WORK TASK A >>
Could you set down, word for word, the stretch from "Implement the multi-phase" through "and content analysis." in the indexing pipeline description?

SELECTED PASSAGE >>

Five-Phase Indexing Pipeline

Description

Implement the multi-phase indexing pipeline that breaks filesystem discovery and processing into atomic, resumable stages. The ephemeral engine runs only Phase 1 (Discovery), while the persistent engine runs all five phases with full database writes and content analysis.

Phase Architecture

Phase 1: Discovery

Used by: Ephemeral & Persistent

Parallel filesystem walk optimized for raw speed:

Work-Stealing Parallelism: Multiple threads scan concurrently, communicating via channels
Rules Engine Integration: IndexerRuler filters at discovery edge (.git, node_modules, .gitignore)

RECORDS PROVIDED >>
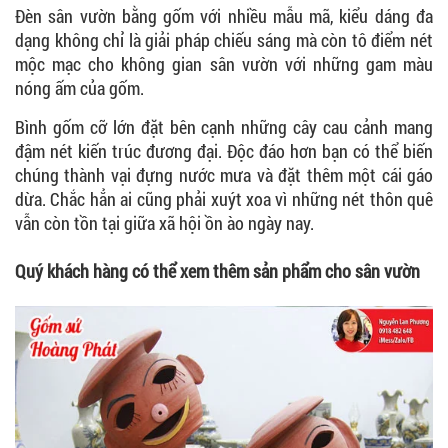
Đèn sân vườn bằng gốm với nhiều mẫu mã, kiểu dáng đa
dạng không chỉ là giải pháp chiếu sáng mà còn tô điểm nét
mộc mạc cho không gian sân vườn với những gam màu
nóng ấm của gốm.
Bình gốm cỡ lớn đặt bên cạnh những cây cau cảnh mang
đậm nét kiến trúc đương đại. Độc đáo hơn bạn có thể biến
chúng thành vại đựng nước mưa và đặt thêm một cái gáo
dừa. Chắc hẳn ai cũng phải xuýt xoa vì những nét thôn quê
vẫn còn tồn tại giữa xã hội ồn ào ngày nay.
Quý khách hàng có thể xem thêm sản phẩm cho sân vườn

WORK TASK B >>
Can you rewrite the listing that follows the indexing pipeline description as a Markdown table with the columns Row and Line, giving each non-blank line its row number and leaving out blank lines and the pictures?

EXERCISE ANSWER A >>
Implement the multi-phase indexing pipeline that breaks filesystem discovery and processing into atomic, resumable stages. The ephemeral engine runs only Phase 1 (Discovery), while the persistent engine runs all five phases with full database writes and content analysis.

EXERCISE ANSWER B >>
| Row | Line |
|---|---|
| 1 | Đèn sân vườn bằng gốm với nhiều mẫu mã, kiểu dáng đa |
| 2 | dạng không chỉ là giải pháp chiếu sáng mà còn tô điểm nét |
| 3 | mộc mạc cho không gian sân vườn với những gam màu |
| 4 | nóng ấm của gốm. |
| 5 | Bình gốm cỡ lớn đặt bên cạnh những cây cau cảnh mang |
| 6 | đậm nét kiến trúc đương đại. Độc đáo hơn bạn có thể biến |
| 7 | chúng thành vại đựng nước mưa và đặt thêm một cái gáo |
| 8 | dừa. Chắc hẳn ai cũng phải xuýt xoa vì những nét thôn quê |
| 9 | vẫn còn tồn tại giữa xã hội ồn ào ngày nay. |
| 10 | Quý khách hàng có thể xem thêm sản phẩm cho sân vườn |